Phishing, by definition, is the act of defrauding an online user and tricking them into clicking on a malicious link in order to obtain personal information by posing as a trustworthy institution or entity. That is why users have a hard time differentiating between a legitimate and a malicious site. Although one might think the very act of concealing oneself by mimicking makes the task of identifying the real or phishing page harder, it can be quite the contrary. In the effort to conceal their forgery, patterns and behaviors emerge. Below, we explore how we found those patterns and exploited them to correctly discriminate between a trustworthy institution and someone merely posing as one.
The first thing a phishing site tries to do is get you to their website, typically by clicking on a link in a deceptive email that appears to come from a legitimate financial institution. Once you’ve clicked, they try to keep up the charade by obfuscation or with misleading information. For example, they may overcomplicate the URL syntax to convey a complicated process, change a letter on the trustworthy site’s URL, or append the trustworthy site’s domain in the phishing URL. Based on these characteristics, the research team started to look for measurable patterns in the data that could help discriminate between legitimate and phishing URLs.
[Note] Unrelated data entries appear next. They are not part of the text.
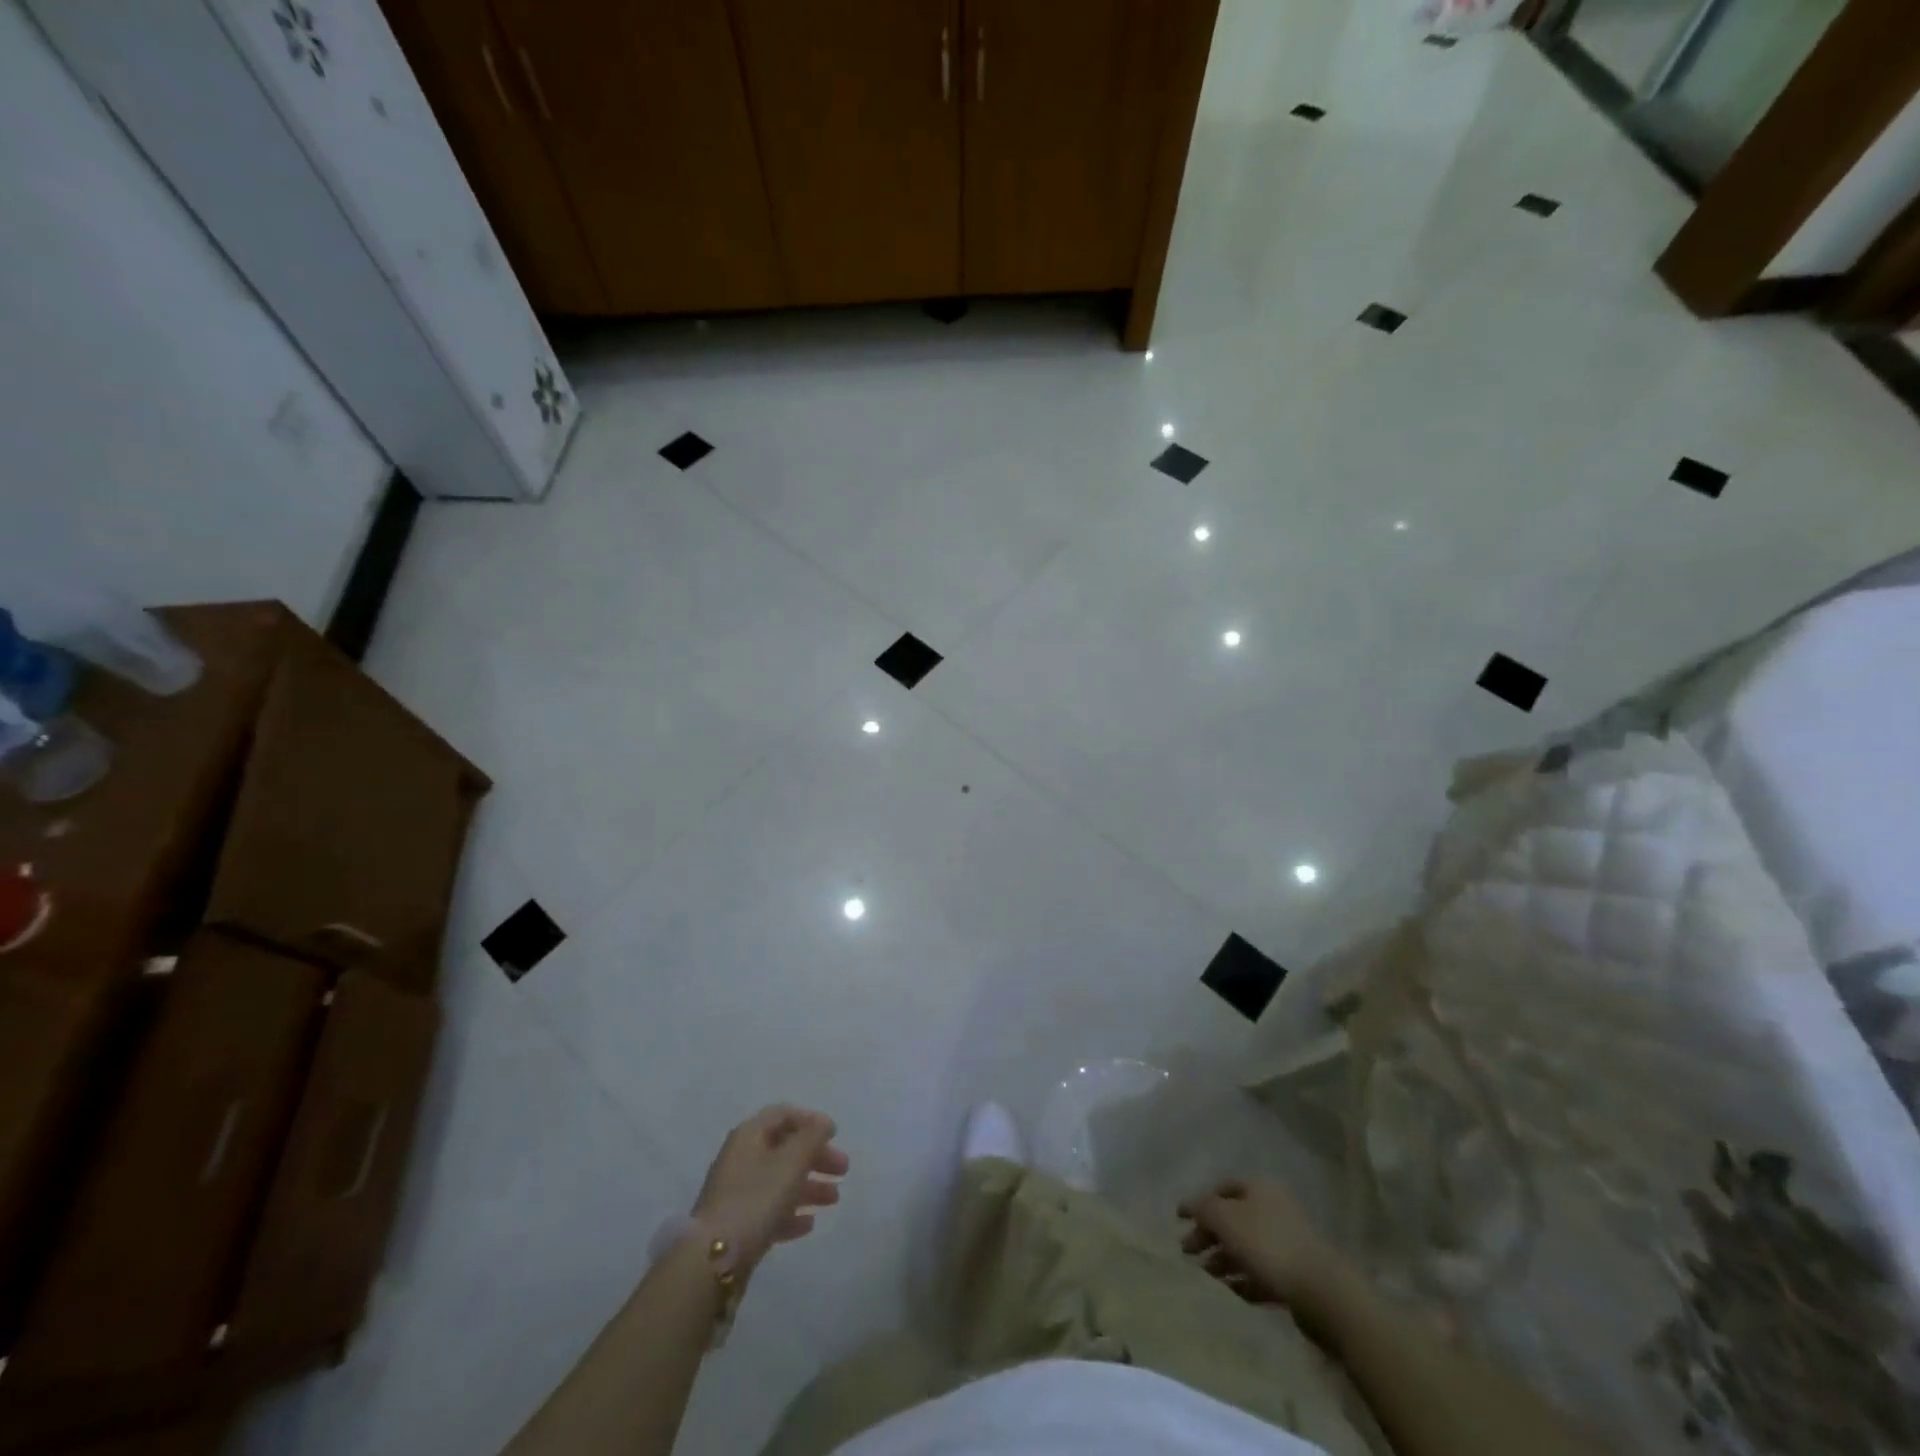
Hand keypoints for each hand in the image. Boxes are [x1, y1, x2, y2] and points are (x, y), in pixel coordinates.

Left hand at [692, 1105, 849, 1272]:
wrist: (712, 1260)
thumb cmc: (756, 1199)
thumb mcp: (791, 1162)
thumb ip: (812, 1138)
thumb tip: (823, 1123)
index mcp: (749, 1135)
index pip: (783, 1114)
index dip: (810, 1120)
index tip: (834, 1135)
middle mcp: (741, 1158)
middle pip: (785, 1148)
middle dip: (816, 1157)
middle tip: (843, 1170)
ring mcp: (737, 1193)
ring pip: (780, 1180)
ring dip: (809, 1186)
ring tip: (834, 1199)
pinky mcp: (737, 1225)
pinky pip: (769, 1209)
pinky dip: (791, 1212)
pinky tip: (809, 1224)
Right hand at [1178, 1177, 1347, 1315]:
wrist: (1321, 1292)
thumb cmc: (1266, 1244)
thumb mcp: (1224, 1218)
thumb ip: (1201, 1208)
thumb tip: (1187, 1205)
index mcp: (1259, 1188)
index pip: (1221, 1188)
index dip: (1199, 1202)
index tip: (1179, 1221)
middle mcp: (1274, 1209)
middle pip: (1233, 1219)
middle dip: (1209, 1234)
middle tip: (1188, 1252)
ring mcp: (1287, 1242)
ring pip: (1246, 1247)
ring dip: (1223, 1259)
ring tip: (1206, 1275)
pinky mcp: (1295, 1275)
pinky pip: (1262, 1273)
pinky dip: (1244, 1279)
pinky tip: (1231, 1290)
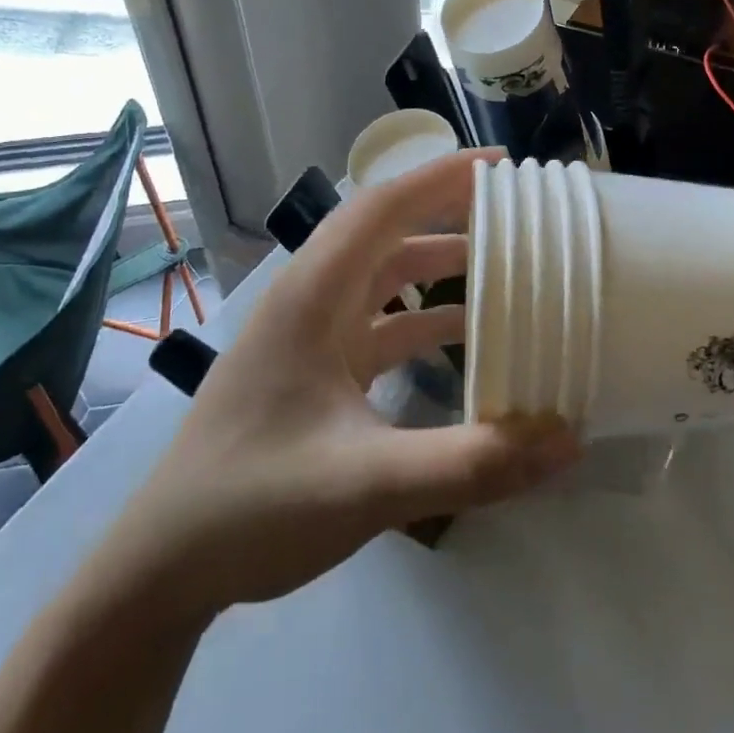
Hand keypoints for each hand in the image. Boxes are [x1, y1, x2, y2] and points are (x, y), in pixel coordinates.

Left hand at [102, 148, 580, 617]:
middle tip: (516, 212)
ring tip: (505, 270)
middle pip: (386, 232)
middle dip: (448, 212)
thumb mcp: (369, 485)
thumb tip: (568, 439)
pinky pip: (379, 324)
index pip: (383, 206)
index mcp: (312, 296)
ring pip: (383, 278)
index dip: (442, 176)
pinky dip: (423, 320)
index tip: (503, 166)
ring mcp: (309, 336)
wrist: (165, 566)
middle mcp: (310, 301)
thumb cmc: (254, 505)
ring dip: (438, 267)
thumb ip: (471, 463)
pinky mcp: (314, 370)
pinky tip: (464, 343)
We followed a classification process consisting of first extracting the features out of the URLs, then training machine learning classifiers. Finally, we evaluated the performance of the model using well-known statistical measures.
Classification based on URLs facilitates a defense against all phishing attacks due to the fact that every attack has one. We analyzed approximately 40 features based on the structure of the URL, including, for example, estimating Kullback-Leibler Divergence between the normalized character frequency of the English language and the URL, which means comparing how similar the words in the URL and the English vocabulary are. Other features include the number of “@” and “-” symbols, the number of top-level domains in the URL, whether the URL is an IP address, the URL length and the number of suspicious words in the URL. For example, we evaluate the following features:
- Length ratio
- Symbol count
- TLD count
- IP address
- Suspicious word count
- Character frequency
- Euclidean distance
- Kolmogorov– Smirnov statistic
- Kullback-Leibler Divergence
Then, we used the features from millions of phishing URLs extracted from common phish repositories and millions of legitimate (Ham) URLs from the CommonCrawl corpus to train different machine learning classifiers. In particular, we evaluated different algorithms such as random forests, support vector machines and extreme gradient boosting and used a process of cross-validation to select the best model and parameters that maximizes the predictive power, measured by F1-Score.
Analyzing and Applying Results
The resulting model had an accuracy of more than 95 percent and showed great stability across the cross-validation sets. These results confirm that a simple defense vector such as this one provides great technical results due to its straightforwardness and strong statistical measures of performance.
Existing phishing detection solutions are just not working. Companies need a reliable means to efficiently and easily discover phishing sites. The classification process we highlight above is highly accurate and can be deployed to help prioritize or filter thousands of potential phishing cases that threaten organizations on a daily basis. By using this improved technology, analysis workload can be reduced by 70 percent to 80 percent, allowing for a more direct focus on URLs with a higher probability of being malicious.